Suddenly, he slung his arm around her and they both turned and looked at me. He made eye contact (crystal eyes!), then made a motion with his hand. “Do you mind moving over a bit?” he said. I’d ended up between Lau and a Nikon on a tripod.
The small group of fans stopped and looked at me. Now, I wasn’t a boy-crazy froth who giggled and wrote it all down in her diary to read to her friends later. I was the tall girl who slouched. I shuffled to the side. Apologetic. Mortified. But also done feeling like I was doing something silly.
Aware, on some level, of the absurdity of standing in line for a photo op with a soap star in a mini-mart with my mother, I moved over more than a bit. I made a beeline for the checkout. In the car, I tore open the bag. My fingertips were stained orange by the time I got home.
When I look back on stories from my past, like this one, I see the woman I’ve become bottled up in that lanky, uncomfortable kid. I can see thick slices of my temperament lodged in the expression that went blank and wide-eyed in the face of intimidation.
I’m turning 40 next year.
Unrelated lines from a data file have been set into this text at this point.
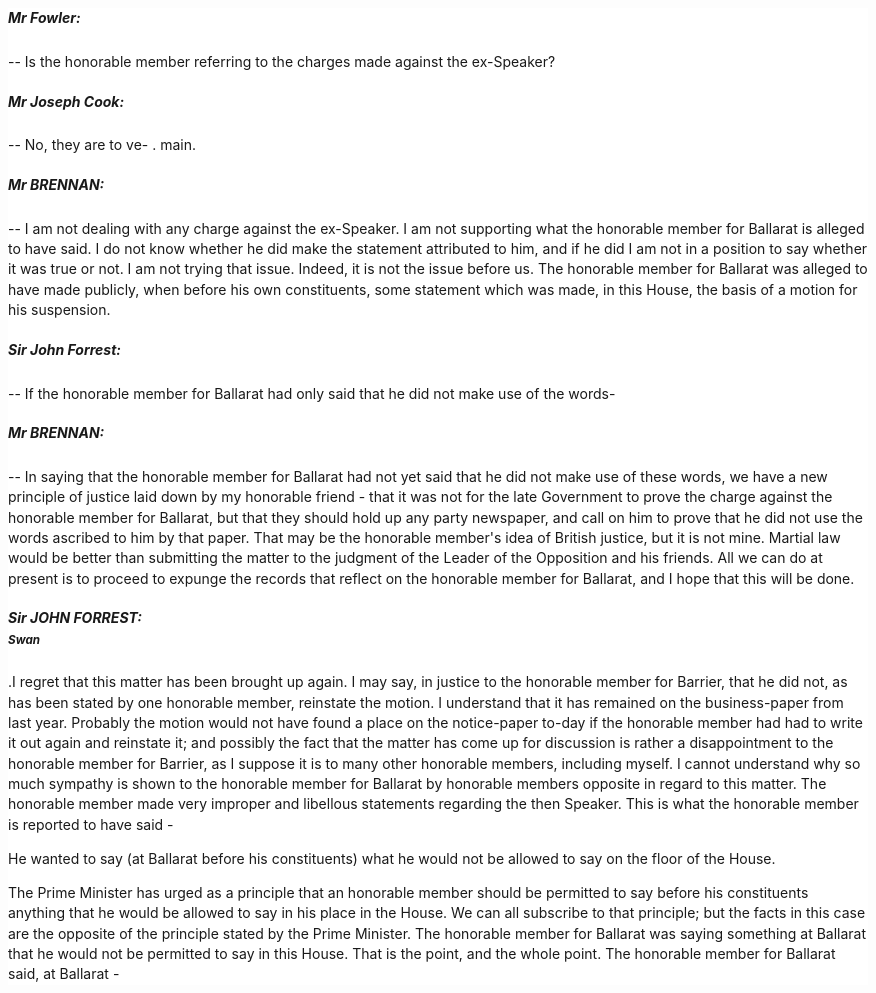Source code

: ##### Mr Fowler:

-- Is the honorable member referring to the charges made against the ex-Speaker? 

##### Mr Joseph Cook:

-- No, they are to ve- . main. 

##### Mr BRENNAN:

-- I am not dealing with any charge against the ex-Speaker. I am not supporting what the honorable member for Ballarat is alleged to have said. I do not know whether he did make the statement attributed to him, and if he did I am not in a position to say whether it was true or not. I am not trying that issue. Indeed, it is not the issue before us. The honorable member for Ballarat was alleged to have made publicly, when before his own constituents, some statement which  was  made, in this House, the basis of a motion for his suspension. 

##### Sir John Forrest:

-- If the honorable member for Ballarat had only said that he did not make use of the words- 

##### Mr BRENNAN:

-- In saying that the honorable member for Ballarat had not yet said that he did not make use of these words, we have a new principle of justice laid down by my honorable friend - that it was not for the late Government to prove the charge against the honorable member for Ballarat, but that they should hold up any party newspaper, and call on him to prove that he did not use the words ascribed to him by that paper. That may be the honorable member's idea of British justice, but it is not mine. Martial law would be better than submitting the matter to the judgment of the Leader of the Opposition and his friends. All we can do at present is to proceed to expunge the records that reflect on the honorable member for Ballarat, and I hope that this will be done. 

##### Sir JOHN FORREST:<br><small class="text-muted">Swan</small>

.I regret that this matter has been brought up again. I may say, in justice to the honorable member for Barrier, that he did not, as has been stated by one honorable member, reinstate the motion. I understand that it has remained on the business-paper from last year. Probably the motion would not have found a place on the notice-paper to-day if the honorable member had had to write it out again and reinstate it; and possibly the fact that the matter has come up for discussion is rather a disappointment to the honorable member for Barrier, as I suppose it is to many other honorable members, including myself. I cannot understand why so much sympathy is shown to the honorable member for Ballarat by honorable members opposite in regard to this matter. The honorable member made very improper and libellous statements regarding the then  Speaker.  This is what the honorable member is reported to have said - 

He wanted to say (at Ballarat before his constituents) what he would not be allowed to say on the floor of the House. 

The Prime Minister has urged as a principle that an honorable member should be permitted to say before his constituents anything that he would be allowed to say in his place in the House. We can all subscribe to that principle; but the facts in this case are the opposite of the principle stated by the Prime Minister. The honorable member for Ballarat was saying something at Ballarat that he would not be permitted to say in this House. That is the point, and the whole point. The honorable member for Ballarat said, at Ballarat -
I’m not only counting down the months (nine) until I hit my fourth decade, I’m taking a life assessment, of the mid-life crisis variety, and counting up my flaws and coping mechanisms. Because they’re still there. Like the girl with the Cheetos, I still get intimidated by “successful” people. Intimidation, generous as it is, shares its wide bench with visitors such as Small Dreams and Wallowing Regret.
Don’t worry. I’ll stop myself so you don’t have to.
Ten years ago, or even two, I would have tried to find ways to whip these intruders into shape or shoo them out. I would have made resolutions. I would have tried to change.
It’s never worked.
I read something along these lines in Sage Cohen’s book, The Productive Writer. One of the best things about Sage’s writing is her dogged avoidance of clichés and pat answers. Forget butt-in-chair writing if it doesn’t work for you. Instead of trying to force the writing process, she says, pay attention to your natural rhythms and build them into your practice. Don’t slap your wrist because you didn’t get up at 5 a.m. to write – again. How about admitting you’re not worth two pixels before 7:15 and a deep swig of black tea? Embrace it – embrace you – and plan accordingly.
I started to get a handle on this concept when I was trying to deal with stage fright in grad school (I studied classical voice). While I was performing, I stopped thinking “I’m going to choke!” and just took note of what happened to me, physically, when I performed.
The fear pattern went something like this: First my throat would feel like the moisture had been swabbed away by a giant, thirsty Q-tip. Then shallow breathing would sabotage the support I needed to sustain low notes. My femurs, turned to sand, would slide through a funnel into my calves. But then – after the femur thing – the fear would lift. Three songs into a recital and I’d start to breath normally, pay attention to phrasing, enjoy a beautiful line in the piano accompaniment, make eye contact with people in the audience.
A gentler way of dealing with my character flaws would be to acknowledge them, too. No hammering the proverbial square peg. Learn to be afraid, ride it out and observe what happens.
What if, every time I met someone I didn’t think I could talk to, another Jenni, inside me, sat down in an armchair, shook up a lemon gimlet and patted the seat next to her? She could say, “Remember? This always happens. You feel intimidated at first. Then you botch something you’re trying to say, kick yourself and pray you’ll never run into this person again. Push through, honey. If this successful person is a bore you can always go home and have a cocktail, since this one I made for you is only in your head.”
I’m glad I’m counting down to forty. It’s good to see the path of wisdom, even if I don’t feel like I’m on it quite yet. And a lemon gimlet is a much better way shake off my fears than a bag of Cheetos.